[Python-ideas] Incorporating something like byteplay into the stdlib

Fri Feb 12 17:27:56 EST 2016

On Feb 12, 2016, at 13:45, Yury Selivanov <yselivanov.ml at gmail.com> wrote:
> 
>> On 2016-02-12 4:13 PM, Andrew Barnert wrote:
>> On Feb 12, 2016, at 12:36, Yury Selivanov <yselivanov.ml at gmail.com> wrote:
>>>> On 2016-02-11 10:58 PM, Andrew Barnert via Python-ideas wrote:
>>>> tl;dr: We should turn dis.Bytecode into a builtin mutable structure similar to byteplay.Code, to make PEP 511 bytecode transformers implementable.
>>> Big -1 on the idea, sorry.
>>> 
>>> CPython's bytecode is the implementation detail of CPython.  PyPy has some opcodes that CPython doesn't have, for example.  Who knows, maybe in CPython 4.0 we won't have code objects at all :)
>>> 
>>> Adding something to the standard library means that it will be supported for years to come.  It means that the code is safe to use.  Which, in turn, guarantees that there will be plenty of code that depends on this new functionality.  At first some of that code will be bytecode optimizers, later someone implements LINQ-like extension, and in no time we lose our freedom to work with opcodes.
>>> 
>>> If this "new functionality" is something that depends on CPython's internals, it will only fracture the ecosystem.  PyPy, or Pyston, or IronPython developers will either have to support byteplay-like stuff (which might be impossible), or explain their users why some libraries don't work on their platform.
>> This sounds like potentially a argument against adding bytecode processors in PEP 511.[^1] But if PEP 511 *does* add bytecode processors, I don't see how my proposal makes things any worse.
> 
> The main (and only?) motivation behind PEP 511 is the optimization of CPython.  Maybe the new APIs will only be exposed at C level.

Have you read PEP 511? It exposes an API for adding bytecode processors, explicitly explains that the reason for this API is to allow people to write new bytecode optimizers in Python, and includes a toy example of a bytecode transformer.

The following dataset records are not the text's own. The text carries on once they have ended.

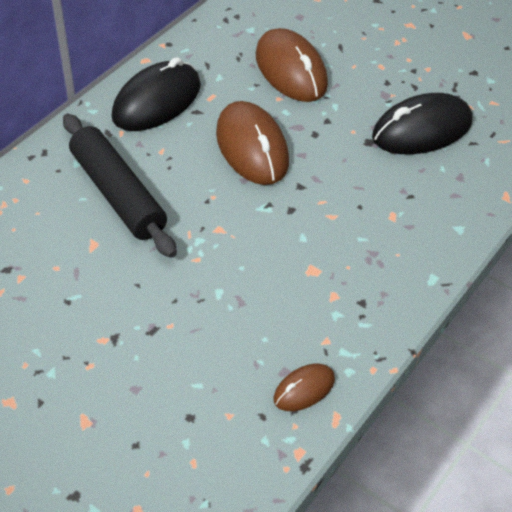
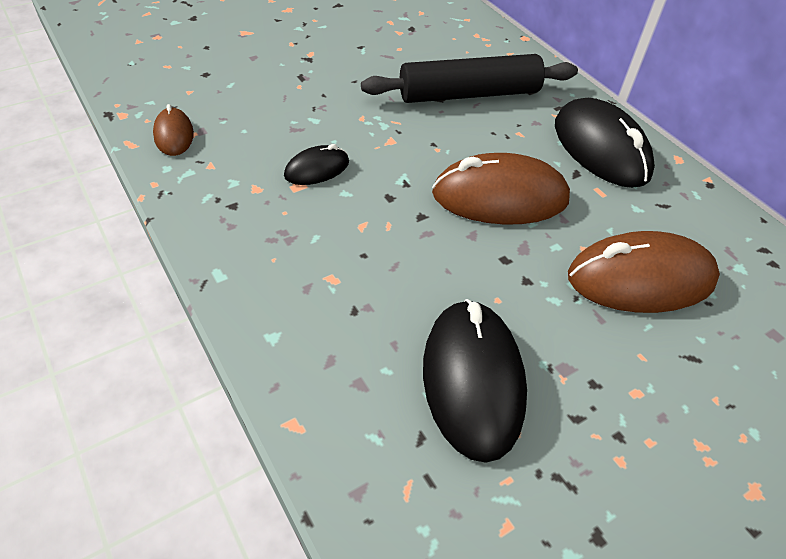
camera: 110 degrees right, 0 degrees up
none -> black mouse [284,144,349,185]

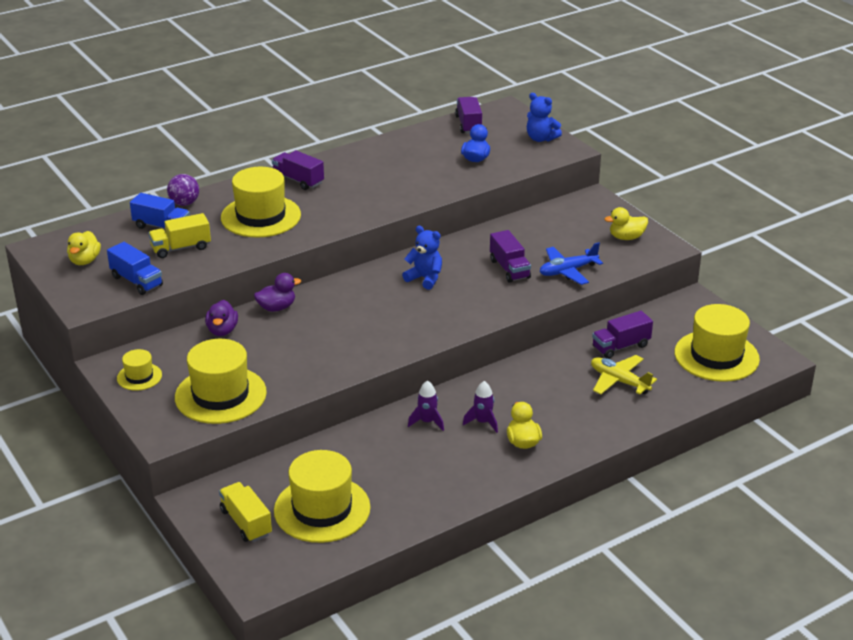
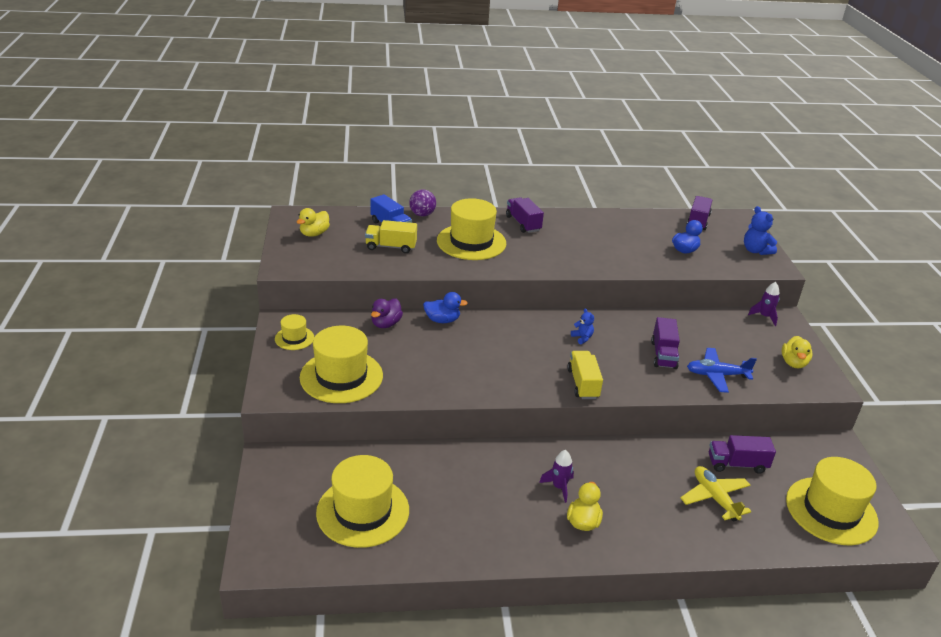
camera: 25 degrees right, 0 degrees up
blue truck [107,242,163,295] -> none
yellow truck [219,482,272,542] -> yellow truck moved to [567,351,603,399]
purple duck [254,273,301,312] -> blue duck [423,292,468,323]
blue teddy bear [402,226,442,290] -> blue teddy bear [571,308,594,344], size x0.60
purple rocket [408,380,444,431] -> purple rocket moved to [748,282,780,326]
yellow duck [604,207,648,240] -> yellow duck turned 90 degrees counterclockwise [782,336,812,368]

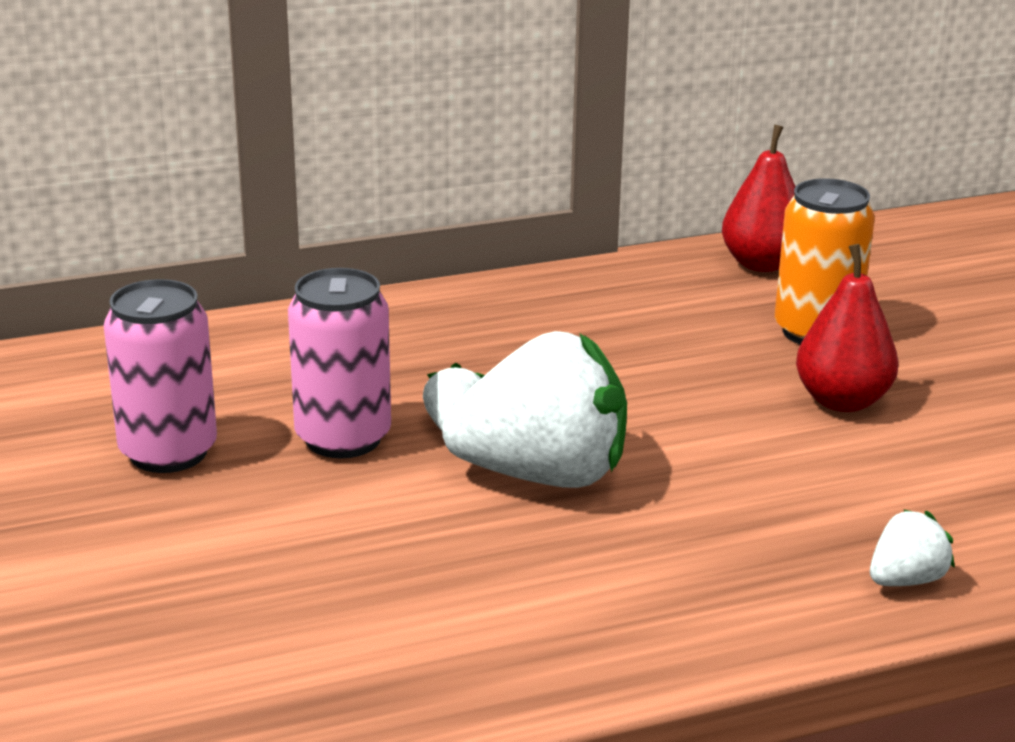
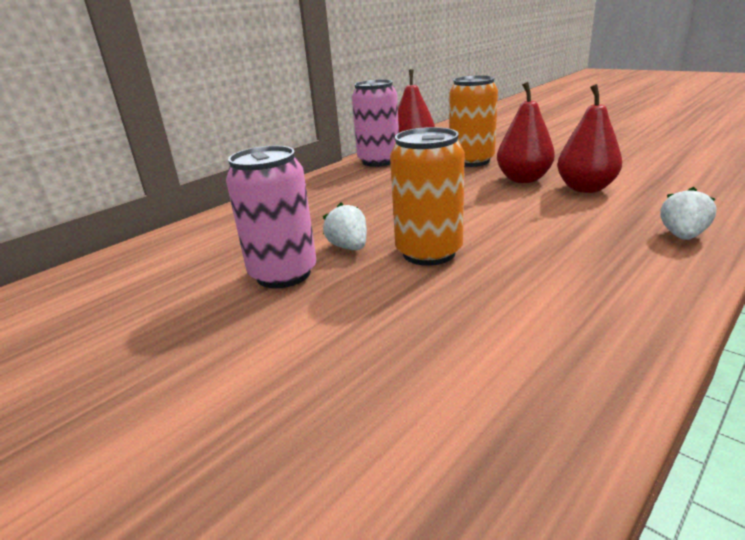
camera: 25 degrees left, 0 degrees up
pink can [104,279,217,473] -> pink can moved to [352,79,399,167]
white strawberry [442,331,627,488] -> orange can [390,127,465,266]
none -> red pear [557,84,622,193]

I'm not imagining some far-fetched idea that someone might suggest in the future, I'm responding to what's actually written in the PEP.

>> Having dis (and inspect, and types.CodeType, and so on) be part of the stdlib makes it easier, not harder, to change CPython without breaking code that may need to introspect it for some reason.
> 
> You don't need mutability for introspection.

Of course. When you split an analogy in half and only reply to the first half of it like this, the half-analogy has no content. So what?

>> In the same way, having a mutable dis would make it easier, not harder, to change CPython without breaking bytecode processors.
> 
> PEP 492 added a bunch of new opcodes.  Serhiy is exploring an opportunity of adding few more LOAD_CONST_N opcodes.  How would a mutable byteplay-code-like object in the dis module help that?

If someone had written a bytecode processor on top of the dis module, and wanted to update it to take advantage of LOAD_CONST_N, it would be easy to do so--even on a local copy of CPython patched with Serhiy's changes. If they'd instead written it on top of a third-party module, they'd have to wait for that module to be updated (probably after the next major version of Python comes out), or update it locally. Which one of those sounds easiest to you?

> Interacting with bytecode in Python is generally considered unsafe, and used mostly for the purposes of experimentation, for which a PyPI module is enough.

That's an argument against the PEP 511 API for adding bytecode processors--and, again, also possibly an argument against mutable function.__code__ and so on. But how is it an argument against my proposal?

>>   [^1]: Then again, it's just as good an argument against import hooks, and exposing the __code__ member on function objects so decorators can change it, and so on, and years with those features hasn't created a catastrophe...
> 
> Import hooks (and even AST/parse/compile) is a much more high-level API.  I'm not sure we can compare them to byteplay.

You're responding selectively here. Your argument is that people shouldn't mess with bytecode. If we don't want people to mess with bytecode, we shouldn't expose bytecode to be messed with. But you can write a decorator that sets f.__code__ = types.CodeType(...) with a replaced bytecode string, and all of the details on how to do that are fully documented in the dis and inspect modules. Making it tedious and error-prone is not a good way to discourage something.

Meanwhile, the "low-level" part of this already exists: the dis module lists all the opcodes, disassembles bytecode, represents that disassembled form, etc.